Now, there have been a few exceptions, including the above (and I’ll reiterate, Laura wasn’t make a generational claim for this), but the question then becomes whether there are other explanations for the differences, such as age, not context. Could other factors, such as natural age differences, create a perception of generational differences that truly isn’t persistent?
Ok, I’ll buy that WWII was a global event and the impacts were clear and measured. But other than that, sure there were landmark popular culture elements and zeitgeists, but I think most of the other defining characteristics are nowhere near as clearly delineated in impact (I’ve heard claims of divorce, latchkey kids, etc being generational factors), and I doubt that they’re sufficiently delineated to create the defining characteristics that are proposed.
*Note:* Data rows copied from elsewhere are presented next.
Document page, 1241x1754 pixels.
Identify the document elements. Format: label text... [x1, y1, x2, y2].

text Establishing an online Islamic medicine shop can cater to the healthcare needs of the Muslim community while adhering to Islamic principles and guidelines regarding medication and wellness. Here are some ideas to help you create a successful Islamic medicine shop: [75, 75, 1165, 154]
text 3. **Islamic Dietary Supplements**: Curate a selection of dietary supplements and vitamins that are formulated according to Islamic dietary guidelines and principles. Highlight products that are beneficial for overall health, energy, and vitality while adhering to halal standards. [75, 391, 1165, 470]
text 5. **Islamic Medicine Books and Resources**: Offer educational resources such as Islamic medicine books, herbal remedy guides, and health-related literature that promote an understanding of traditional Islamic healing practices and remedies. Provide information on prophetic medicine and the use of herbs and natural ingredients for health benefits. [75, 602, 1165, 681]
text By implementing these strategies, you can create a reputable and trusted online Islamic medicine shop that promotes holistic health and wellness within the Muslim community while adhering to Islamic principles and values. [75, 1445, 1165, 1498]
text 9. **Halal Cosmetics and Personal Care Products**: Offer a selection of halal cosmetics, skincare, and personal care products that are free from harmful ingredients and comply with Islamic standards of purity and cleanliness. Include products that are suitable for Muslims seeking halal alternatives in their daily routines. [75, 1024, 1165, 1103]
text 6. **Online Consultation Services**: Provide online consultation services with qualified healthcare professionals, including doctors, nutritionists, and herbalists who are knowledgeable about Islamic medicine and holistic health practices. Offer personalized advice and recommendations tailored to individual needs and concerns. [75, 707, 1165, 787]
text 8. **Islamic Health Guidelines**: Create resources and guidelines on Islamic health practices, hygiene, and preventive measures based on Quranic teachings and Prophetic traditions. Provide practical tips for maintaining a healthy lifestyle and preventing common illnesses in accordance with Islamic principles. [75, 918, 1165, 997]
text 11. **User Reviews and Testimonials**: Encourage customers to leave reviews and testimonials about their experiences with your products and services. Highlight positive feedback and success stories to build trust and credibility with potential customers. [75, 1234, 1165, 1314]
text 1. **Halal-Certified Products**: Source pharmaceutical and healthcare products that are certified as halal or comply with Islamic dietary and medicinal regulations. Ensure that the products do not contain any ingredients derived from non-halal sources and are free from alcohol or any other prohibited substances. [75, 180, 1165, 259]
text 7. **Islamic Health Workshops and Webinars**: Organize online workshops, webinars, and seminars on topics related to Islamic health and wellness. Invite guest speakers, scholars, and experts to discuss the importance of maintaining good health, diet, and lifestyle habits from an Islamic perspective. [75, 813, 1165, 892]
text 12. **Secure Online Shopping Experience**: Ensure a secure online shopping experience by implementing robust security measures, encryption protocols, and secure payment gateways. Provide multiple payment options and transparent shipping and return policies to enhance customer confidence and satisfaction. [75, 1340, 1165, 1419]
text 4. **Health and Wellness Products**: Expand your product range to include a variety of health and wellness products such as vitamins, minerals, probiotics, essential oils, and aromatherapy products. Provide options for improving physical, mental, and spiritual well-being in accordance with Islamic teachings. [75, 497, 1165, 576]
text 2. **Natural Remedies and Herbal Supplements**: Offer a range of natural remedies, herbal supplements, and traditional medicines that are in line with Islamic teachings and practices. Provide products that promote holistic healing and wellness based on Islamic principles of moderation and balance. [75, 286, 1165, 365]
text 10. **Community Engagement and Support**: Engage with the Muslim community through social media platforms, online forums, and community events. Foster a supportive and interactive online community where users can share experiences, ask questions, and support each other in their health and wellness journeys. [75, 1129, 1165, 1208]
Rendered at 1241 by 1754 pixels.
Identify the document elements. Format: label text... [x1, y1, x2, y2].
My take home? Be suspicious of someone pushing a particular viewpoint without scrutiny of alternate hypotheses (including mine). There may be a better explanation than the one someone has a vested interest in pushing. Is there a real millennial difference? Certainly the so-called ‘digital native’ myth has been debunked (e.g. no better at search queries or evaluating results of same than any others), so maybe we want to be wary of other claims. I’m willing to be wrong on this, but my research says that the data seems to point to other explanations than defining generations. What say you?
Useful cognitive overhead
As I’ve reported before, I started mind mapping keynotes not as a function of filling the blog, but for listening better. That is, without the extra processing requirement of processing the talk into a structure, my mind was (too) free to go wandering. I only posted it because I thought I should do something with it! And I’ve realized there’s another way I leverage cognitive overhead.
As background, I diagram. It’s one of the methods I use to reflect. A famous cognitive science article talked about how diagrams are representations that map conceptual relationships to spatial ones, to use the power of our visual system to facilitate comprehension. And that’s what I do, take something I’m trying to understand, some new thoughts I have, and get concrete about them. If I can map them out, I feel like I’ve got my mind around them.
I use them to communicate, too. You’ve seen them here in my blog (or will if you browse around a bit), and in my presentations. Naturally, they’re a large part of my workshops too, and even reports and papers. As I believe models composed of concepts are powerful tools for understanding the world, I naturally want to convey them to support people in applying them themselves.
Now, what I realized (as I was diagramming) is that the way I diagram actually leverages cognitive overhead in a productive way. I use a diagramming tool (Omnigraffle if you must know, expensive but works well for me) to create them, and there’s some overhead in getting the diagram components sized, and located, and connected, and colored, and… And in so doing, I’m allowing time for my thoughts to coalesce.
It doesn’t work with paper, because it’s hard to edit, and what comes out isn’t usually right at first. I move things around, break them up, rethink the elements. I can use a whiteboard, but usually to communicate a diagram already conceived. Sometimes I can capture new thinking, but it’s easy to edit a whiteboard. Flip charts are consequently more problematic.
So I was unconsciously leveraging the affordances of the tool to help allow my thinking to ferment/percolate/incubate (pick your metaphor). Another similar approach is to seed a question you want to answer or a thought you want to ponder before some activity like driving, showering, jogging, or the like. Our unconscious brain works powerfully in the background, given the right fodder. So hopefully this gives you some mental fodder too.